To ensure the economy did not stagnate, a scarcity design was implemented. In initial runs, agents reached a state of self-sufficiency where production exceeded consumption, causing the market to fall silent after a single settlement. By intentionally setting consumption rates higher than production rates, the system forces agents into a state of perpetual deficit. This artificial hunger creates a mandatory motive for trade; when one agent controls a critical resource like firewood, others must compete for it to survive, creating a natural accumulation of wealth for the supplier.
To stabilize the simulation, a JSON parse-and-repair layer was introduced.

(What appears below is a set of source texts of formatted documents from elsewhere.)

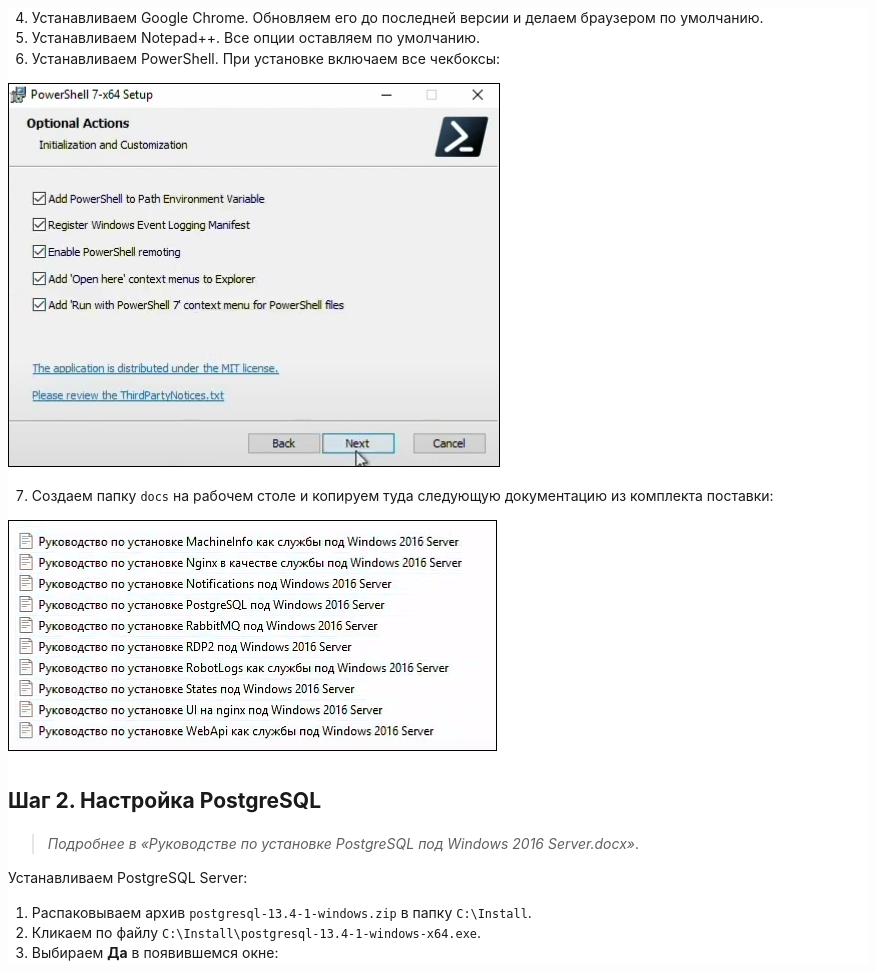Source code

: 4. Устанавливаем Google Chrome. Обновляем его до последней версии и делаем браузером по умолчанию.
5. Устанавливаем Notepad++. Все опции оставляем по умолчанию.
6. Устанавливаем PowerShell. При установке включаем все чекбоксы:

![](<../../.gitbook/assets1/orch-install-nginxserver-4.png>)

7. Создаем папку `docs` на рабочем столе и копируем туда следующую документацию из комплекта поставки:

![](<../../.gitbook/assets1/orch-install-nginxserver-18.png>)

## Шаг 2. Настройка PostgreSQL 

> *Подробнее в «Руководстве по установке PostgreSQL под Windows 2016 Server.docx»*.

Устанавливаем PostgreSQL Server:
1.	Распаковываем архив `postgresql-13.4-1-windows.zip` в папку `C:\Install`.
2.	Кликаем по файлу `C:\Install\postgresql-13.4-1-windows-x64.exe`.
3.	Выбираем **Да** в появившемся окне:
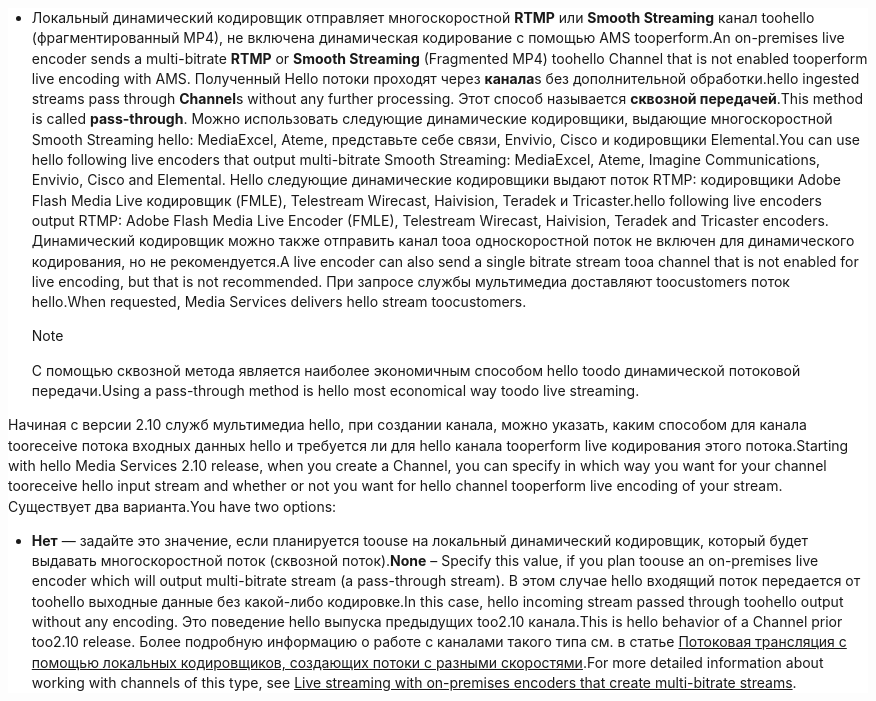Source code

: * <span data-ttu-id="a7396-111">Локальный динамический кодировщик отправляет многоскоростной **RTMP** или **Smooth Streaming** канал toohello (фрагментированный MP4), не включена динамическая кодирование с помощью AMS tooperform.</span><span class="sxs-lookup"><span data-stu-id="a7396-111">An on-premises live encoder sends a multi-bitrate **RTMP** or **Smooth Streaming** (Fragmented MP4) toohello Channel that is not enabled tooperform live encoding with AMS.</span></span> <span data-ttu-id="a7396-112">Полученный Hello потоки проходят через **канала**s без дополнительной обработки.</span><span class="sxs-lookup"><span data-stu-id="a7396-112">hello ingested streams pass through **Channel**s without any further processing.</span></span> <span data-ttu-id="a7396-113">Этот способ называется **сквозной передачей**.</span><span class="sxs-lookup"><span data-stu-id="a7396-113">This method is called **pass-through**.</span></span> <span data-ttu-id="a7396-114">Можно использовать следующие динамические кодировщики, выдающие многоскоростной Smooth Streaming hello: MediaExcel, Ateme, представьте себе связи, Envivio, Cisco и кодировщики Elemental.</span><span class="sxs-lookup"><span data-stu-id="a7396-114">You can use hello following live encoders that output multi-bitrate Smooth Streaming: MediaExcel, Ateme, Imagine Communications, Envivio, Cisco and Elemental.</span></span> <span data-ttu-id="a7396-115">Hello следующие динамические кодировщики выдают поток RTMP: кодировщики Adobe Flash Media Live кодировщик (FMLE), Telestream Wirecast, Haivision, Teradek и Tricaster.</span><span class="sxs-lookup"><span data-stu-id="a7396-115">hello following live encoders output RTMP: Adobe Flash Media Live Encoder (FMLE), Telestream Wirecast, Haivision, Teradek and Tricaster encoders.</span></span>  <span data-ttu-id="a7396-116">Динамический кодировщик можно также отправить канал tooa односкоростной поток не включен для динамического кодирования, но не рекомендуется.</span><span class="sxs-lookup"><span data-stu-id="a7396-116">A live encoder can also send a single bitrate stream tooa channel that is not enabled for live encoding, but that is not recommended.</span></span> <span data-ttu-id="a7396-117">При запросе службы мультимедиа доставляют toocustomers поток hello.</span><span class="sxs-lookup"><span data-stu-id="a7396-117">When requested, Media Services delivers hello stream toocustomers.</span></span>
  
  > [!NOTE]
  > <span data-ttu-id="a7396-118">С помощью сквозной метода является наиболее экономичным способом hello toodo динамической потоковой передачи.</span><span class="sxs-lookup"><span data-stu-id="a7396-118">Using a pass-through method is hello most economical way toodo live streaming.</span></span>
  > 
  > 

<span data-ttu-id="a7396-119">Начиная с версии 2.10 служб мультимедиа hello, при создании канала, можно указать, каким способом для канала tooreceive потока входных данных hello и требуется ли для hello канала tooperform live кодирования этого потока.</span><span class="sxs-lookup"><span data-stu-id="a7396-119">Starting with hello Media Services 2.10 release, when you create a Channel, you can specify in which way you want for your channel tooreceive hello input stream and whether or not you want for hello channel tooperform live encoding of your stream.</span></span> <span data-ttu-id="a7396-120">Существует два варианта.</span><span class="sxs-lookup"><span data-stu-id="a7396-120">You have two options:</span></span>

* <span data-ttu-id="a7396-121">**Нет** — задайте это значение, если планируется toouse на локальный динамический кодировщик, который будет выдавать многоскоростной поток (сквозной поток).</span><span class="sxs-lookup"><span data-stu-id="a7396-121">**None** – Specify this value, if you plan toouse an on-premises live encoder which will output multi-bitrate stream (a pass-through stream).</span></span> <span data-ttu-id="a7396-122">В этом случае hello входящий поток передается от toohello выходные данные без какой-либо кодировке.</span><span class="sxs-lookup"><span data-stu-id="a7396-122">In this case, hello incoming stream passed through toohello output without any encoding.</span></span> <span data-ttu-id="a7396-123">Это поведение hello выпуска предыдущих too2.10 канала.</span><span class="sxs-lookup"><span data-stu-id="a7396-123">This is hello behavior of a Channel prior too2.10 release.</span></span>  <span data-ttu-id="a7396-124">Более подробную информацию о работе с каналами такого типа см. в статье [Потоковая трансляция с помощью локальных кодировщиков, создающих потоки с разными скоростями](media-services-live-streaming-with-onprem-encoders.md).</span><span class="sxs-lookup"><span data-stu-id="a7396-124">For more detailed information about working with channels of this type, see [Live streaming with on-premises encoders that create multi-bitrate streams](media-services-live-streaming-with-onprem-encoders.md).</span></span>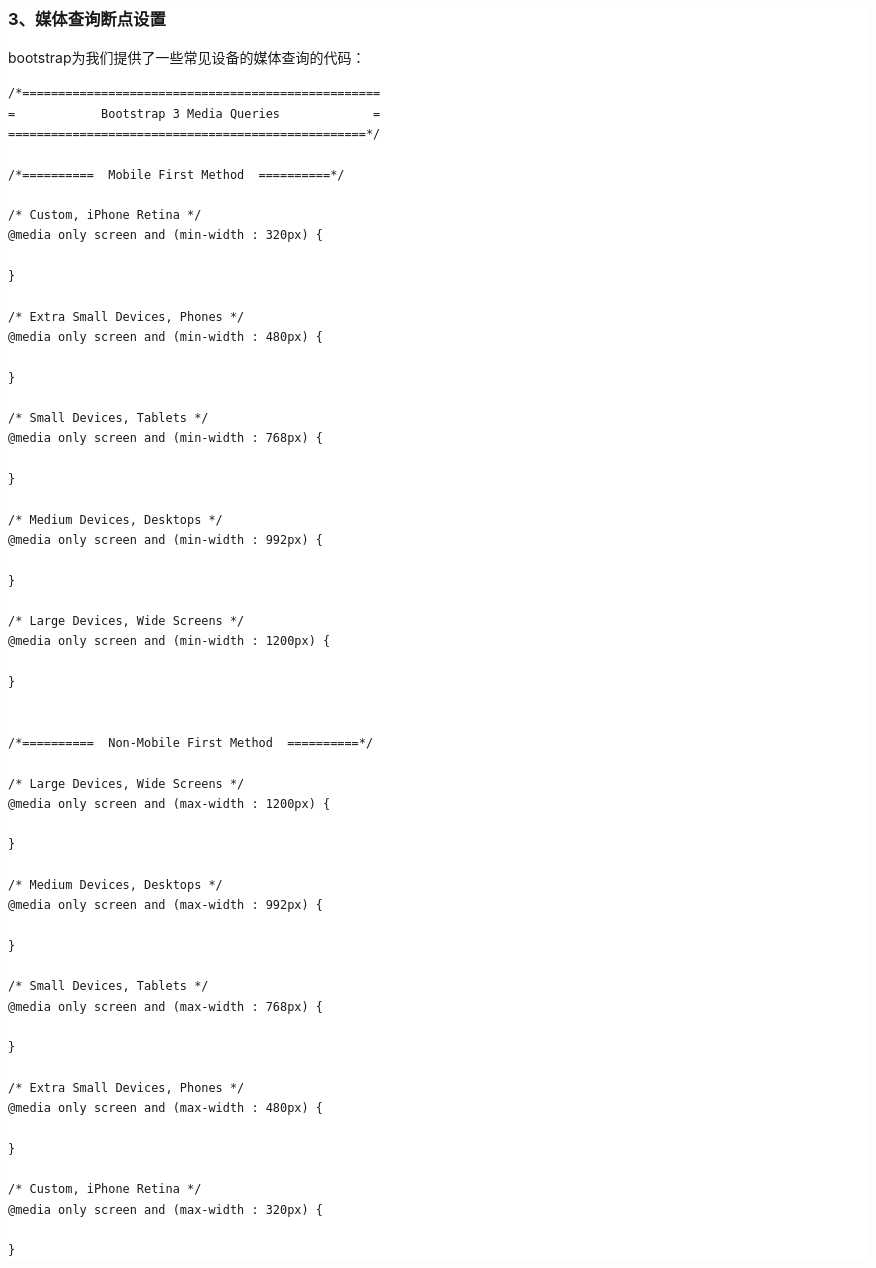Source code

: ### 3、媒体查询断点设置

bootstrap为我们提供了一些常见设备的媒体查询的代码：

	/*==================================================
	=            Bootstrap 3 Media Queries             =
	==================================================*/

	/*==========  Mobile First Method  ==========*/

	/* Custom, iPhone Retina */ 
	@media only screen and (min-width : 320px) {
    
	}

	/* Extra Small Devices, Phones */ 
	@media only screen and (min-width : 480px) {

	}

	/* Small Devices, Tablets */
	@media only screen and (min-width : 768px) {

	}

	/* Medium Devices, Desktops */
	@media only screen and (min-width : 992px) {

	}

	/* Large Devices, Wide Screens */
	@media only screen and (min-width : 1200px) {

	}


	/*==========  Non-Mobile First Method  ==========*/

	/* Large Devices, Wide Screens */
	@media only screen and (max-width : 1200px) {

	}

	/* Medium Devices, Desktops */
	@media only screen and (max-width : 992px) {

	}

	/* Small Devices, Tablets */
	@media only screen and (max-width : 768px) {

	}

	/* Extra Small Devices, Phones */ 
	@media only screen and (max-width : 480px) {

	}

	/* Custom, iPhone Retina */ 
	@media only screen and (max-width : 320px) {
    
	}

If a model produces a malformed response, the system executes a no-op (no operation) rather than allowing the simulation to crash. Furthermore, the management of agent wellbeing was transitioned from a cumulative metric to a mean-reversion model. Previously, chronic resource shortages led to a dead spiral where all agents converged to zero wellbeing. The new design allows wellbeing to recover as soon as food and warmth are provided, shifting the pressure of survival from a health bar to the volatility of goods and prices.
Simulating Market Shocks and Price Volatility
One of the most compelling results of this systemic approach is the emergence of non-scripted market crashes. Through a feature called Wood Legend, the system injects historical economic shocks—reimagined as forest folklore—into the agents' environment. Events like Tulip Mania and the South Sea Bubble are translated into the Great Acorn Mania and the Hollow Log Trading Company. These are not mere flavor text; they act as external shock variables that influence agent decision-making.
This was most evident during a scenario based on the 1929 Bank Run, centered on an agent named Oona the Owl. When a rumor spread that Oona's vault was empty, the other agents reacted with systemic panic. Oona, attempting to secure pebbles quickly, began dumping honey into the market in massive quantities. This sudden supply glut caused the market reference price for honey to plummet from 10 to 3. This price collapse happened without any explicit command from the developer to sell; it was an emergent behavior resulting from the interaction between the injected rumor and the agents' drive for liquidity.
This volatility is powered by a drift-based pricing mechanism. In early iterations, agents simply mirrored the reference price provided by the system, leading to a frozen market. The current system calculates the volume of unfilled buy and sell orders at the end of each round to automatically adjust the reference price. Unmet demand drives prices up, while excess inventory drives them down. This ensures that the market forms genuine trends based on scarcity and reaches equilibrium only when trade is balanced.
For practitioners deploying Small Language Models (SLMs) in agentic workflows, the lesson is clear: do not rely on the model's inherent intelligence to manage complex logic. The most efficient path to a stable autonomous system is to treat the SLM as a high-speed formatting engine and move the reasoning into the system architecture. By combining precision input data, structural constraints, and a robust reward system, it is possible to simulate complex economic interactions and market volatility at a fraction of the cost of frontier models.